An attack on Syria will only spread the war and killing

Source: The Guardian

All the signs are they’re going to do it again. The attack on Syria now being planned by the US and its allies will be the ninth direct western military intervention in an Arab or Muslim country in 15 years. Depending how you cut the cake, the looming bombardment follows onslaughts on Sudan, Afghanistan, Iraq, Libya and Mali, as well as a string of murderous drone assaults on Yemen, Somalia and Pakistan.

The two former colonial powers that carved up the Middle East between them, Britain and France, are as ever chafing for a slice of the action as the US assembles yet another “coalition of the willing”. And as in Iraq and Sudan (where President Clinton ordered an attack on a pharmaceuticals factory in retaliation for an al-Qaida bombing), intelligence about weapons of mass destruction is once again at the centre of the case being made for a western missile strike.

In both Iraq and Sudan, the intelligence was of course wrong. But once again, UN weapons inspectors are struggling to investigate WMD claims while the US and its friends have already declared them “undeniable”. Once again they are planning to bypass the UN security council. Once again, they are dressing up military action as humanitarian, while failing to win the support of their own people.

The trigger for the buildup to a new intervention – what appears to have been a chemical weapons attack on the Damascus suburb of Ghouta – certainly has the hallmarks of a horrific atrocity. Hundreds, mostly civilians, are reported killed and many more wounded, their suffering caught on stomach-churning videos.

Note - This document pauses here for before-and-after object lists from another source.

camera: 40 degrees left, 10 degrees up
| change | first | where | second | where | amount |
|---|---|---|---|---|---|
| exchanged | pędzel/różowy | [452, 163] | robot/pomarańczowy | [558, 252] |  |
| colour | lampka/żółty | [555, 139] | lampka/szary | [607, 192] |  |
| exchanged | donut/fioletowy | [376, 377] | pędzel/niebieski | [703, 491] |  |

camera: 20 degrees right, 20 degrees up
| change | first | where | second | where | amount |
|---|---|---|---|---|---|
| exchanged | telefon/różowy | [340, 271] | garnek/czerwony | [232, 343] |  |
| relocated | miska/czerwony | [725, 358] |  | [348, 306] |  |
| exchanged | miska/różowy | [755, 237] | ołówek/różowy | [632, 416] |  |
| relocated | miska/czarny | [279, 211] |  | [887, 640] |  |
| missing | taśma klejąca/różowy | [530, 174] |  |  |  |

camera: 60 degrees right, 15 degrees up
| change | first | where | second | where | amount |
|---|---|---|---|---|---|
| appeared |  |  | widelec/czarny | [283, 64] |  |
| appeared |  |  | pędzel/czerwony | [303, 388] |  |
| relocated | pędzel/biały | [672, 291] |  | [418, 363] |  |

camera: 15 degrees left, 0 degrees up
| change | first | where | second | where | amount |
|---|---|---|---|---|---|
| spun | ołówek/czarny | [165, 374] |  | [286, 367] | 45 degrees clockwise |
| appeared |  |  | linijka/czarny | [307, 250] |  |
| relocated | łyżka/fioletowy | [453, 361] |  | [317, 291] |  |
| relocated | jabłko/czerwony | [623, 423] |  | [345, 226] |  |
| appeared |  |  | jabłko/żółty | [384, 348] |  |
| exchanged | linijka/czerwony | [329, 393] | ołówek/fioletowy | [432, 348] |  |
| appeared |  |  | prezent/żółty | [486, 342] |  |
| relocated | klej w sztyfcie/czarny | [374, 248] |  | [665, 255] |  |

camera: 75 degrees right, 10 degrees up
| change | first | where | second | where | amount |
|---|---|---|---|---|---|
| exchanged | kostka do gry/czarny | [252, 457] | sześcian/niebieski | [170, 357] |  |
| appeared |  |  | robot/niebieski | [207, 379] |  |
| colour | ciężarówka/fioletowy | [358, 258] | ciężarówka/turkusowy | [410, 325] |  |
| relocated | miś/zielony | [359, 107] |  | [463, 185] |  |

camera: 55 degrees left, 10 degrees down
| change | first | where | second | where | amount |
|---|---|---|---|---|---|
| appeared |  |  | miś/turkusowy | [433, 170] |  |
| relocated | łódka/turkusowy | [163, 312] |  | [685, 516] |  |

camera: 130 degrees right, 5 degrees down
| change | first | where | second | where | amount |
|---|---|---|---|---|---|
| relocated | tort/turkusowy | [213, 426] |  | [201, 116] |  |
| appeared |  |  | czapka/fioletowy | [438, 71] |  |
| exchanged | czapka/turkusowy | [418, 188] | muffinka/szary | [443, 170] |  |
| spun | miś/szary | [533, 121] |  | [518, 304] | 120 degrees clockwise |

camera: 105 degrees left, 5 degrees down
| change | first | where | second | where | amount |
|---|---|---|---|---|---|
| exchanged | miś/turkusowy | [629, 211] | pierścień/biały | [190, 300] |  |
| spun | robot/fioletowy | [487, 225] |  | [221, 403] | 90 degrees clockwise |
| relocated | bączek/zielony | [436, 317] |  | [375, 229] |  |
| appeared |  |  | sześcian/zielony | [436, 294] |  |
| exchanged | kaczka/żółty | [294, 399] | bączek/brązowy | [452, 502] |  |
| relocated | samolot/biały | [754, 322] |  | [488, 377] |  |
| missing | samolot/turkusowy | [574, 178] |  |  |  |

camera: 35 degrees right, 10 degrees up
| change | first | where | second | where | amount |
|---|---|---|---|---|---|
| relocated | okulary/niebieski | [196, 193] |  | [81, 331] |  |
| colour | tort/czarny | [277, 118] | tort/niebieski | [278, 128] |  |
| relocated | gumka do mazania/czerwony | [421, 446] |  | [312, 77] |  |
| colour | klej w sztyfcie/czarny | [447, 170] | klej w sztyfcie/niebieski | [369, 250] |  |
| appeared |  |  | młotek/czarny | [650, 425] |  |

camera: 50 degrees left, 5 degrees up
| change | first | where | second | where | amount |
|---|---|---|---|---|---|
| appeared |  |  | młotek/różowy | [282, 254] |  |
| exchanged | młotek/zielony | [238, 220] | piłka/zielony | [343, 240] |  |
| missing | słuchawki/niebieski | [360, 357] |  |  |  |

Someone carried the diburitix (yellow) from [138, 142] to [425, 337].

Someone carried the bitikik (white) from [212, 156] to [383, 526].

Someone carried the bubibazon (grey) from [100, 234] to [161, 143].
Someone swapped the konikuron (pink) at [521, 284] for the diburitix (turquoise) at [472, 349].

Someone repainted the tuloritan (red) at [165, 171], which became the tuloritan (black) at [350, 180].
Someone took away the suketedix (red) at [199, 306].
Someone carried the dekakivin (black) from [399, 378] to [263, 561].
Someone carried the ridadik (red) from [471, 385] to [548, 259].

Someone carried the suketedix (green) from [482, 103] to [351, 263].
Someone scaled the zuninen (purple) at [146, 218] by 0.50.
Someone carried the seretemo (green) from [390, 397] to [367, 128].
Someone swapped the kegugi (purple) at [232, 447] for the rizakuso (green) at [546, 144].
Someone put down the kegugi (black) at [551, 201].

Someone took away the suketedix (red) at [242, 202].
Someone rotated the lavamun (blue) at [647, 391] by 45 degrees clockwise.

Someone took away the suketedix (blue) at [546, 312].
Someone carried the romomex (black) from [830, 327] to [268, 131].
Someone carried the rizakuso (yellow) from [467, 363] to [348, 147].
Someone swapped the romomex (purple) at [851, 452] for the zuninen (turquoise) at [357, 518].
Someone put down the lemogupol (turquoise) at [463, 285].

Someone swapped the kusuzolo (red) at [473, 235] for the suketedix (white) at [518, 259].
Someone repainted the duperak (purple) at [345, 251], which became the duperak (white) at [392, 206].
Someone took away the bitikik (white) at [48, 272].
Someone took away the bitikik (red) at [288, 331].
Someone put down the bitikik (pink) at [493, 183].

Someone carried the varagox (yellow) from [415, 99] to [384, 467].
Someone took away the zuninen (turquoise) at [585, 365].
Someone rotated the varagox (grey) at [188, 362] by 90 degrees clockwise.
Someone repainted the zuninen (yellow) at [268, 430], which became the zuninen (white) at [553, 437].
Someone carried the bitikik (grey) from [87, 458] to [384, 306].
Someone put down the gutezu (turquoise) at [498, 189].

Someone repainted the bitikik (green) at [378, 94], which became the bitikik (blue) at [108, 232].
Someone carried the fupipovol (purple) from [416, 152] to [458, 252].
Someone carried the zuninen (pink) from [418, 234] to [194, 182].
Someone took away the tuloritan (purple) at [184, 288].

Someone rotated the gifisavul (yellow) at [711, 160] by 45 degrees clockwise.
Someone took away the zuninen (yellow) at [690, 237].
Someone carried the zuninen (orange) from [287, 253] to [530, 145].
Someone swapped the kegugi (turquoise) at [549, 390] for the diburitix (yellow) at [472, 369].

But so far no reliable evidence whatever has been produced to confirm even what chemical might have been used, let alone who delivered it. The western powers and their allies, including the Syrian rebels, insist the Syrian army was responsible. The Damascus government and its international backers, Russia and Iran, blame the rebels.

The regime, which has large stockpiles of chemical weapons, undoubtedly has the capability and the ruthlessness. But it’s hard to see a rational motivation. Its forces have been gaining ground in recent months and the US has repeatedly stated that chemical weapons use is a “red line” for escalation.

For the same reason, the rebel camp (and its regional sponsors), which has been trying to engineer a western intervention in the Libya-Kosovo mould for the past two years to tip the military balance, clearly has an interest in that red line being crossed.

Three months ago, the UN Syria human rights commission member Carla Del Ponte said there were “strong concrete suspicions” that rebel fighters had used the nerve gas sarin, and Turkish security forces were reported soon afterwards to have seized sarin from al-Qaida-linked al-Nusra Front units heading into Syria.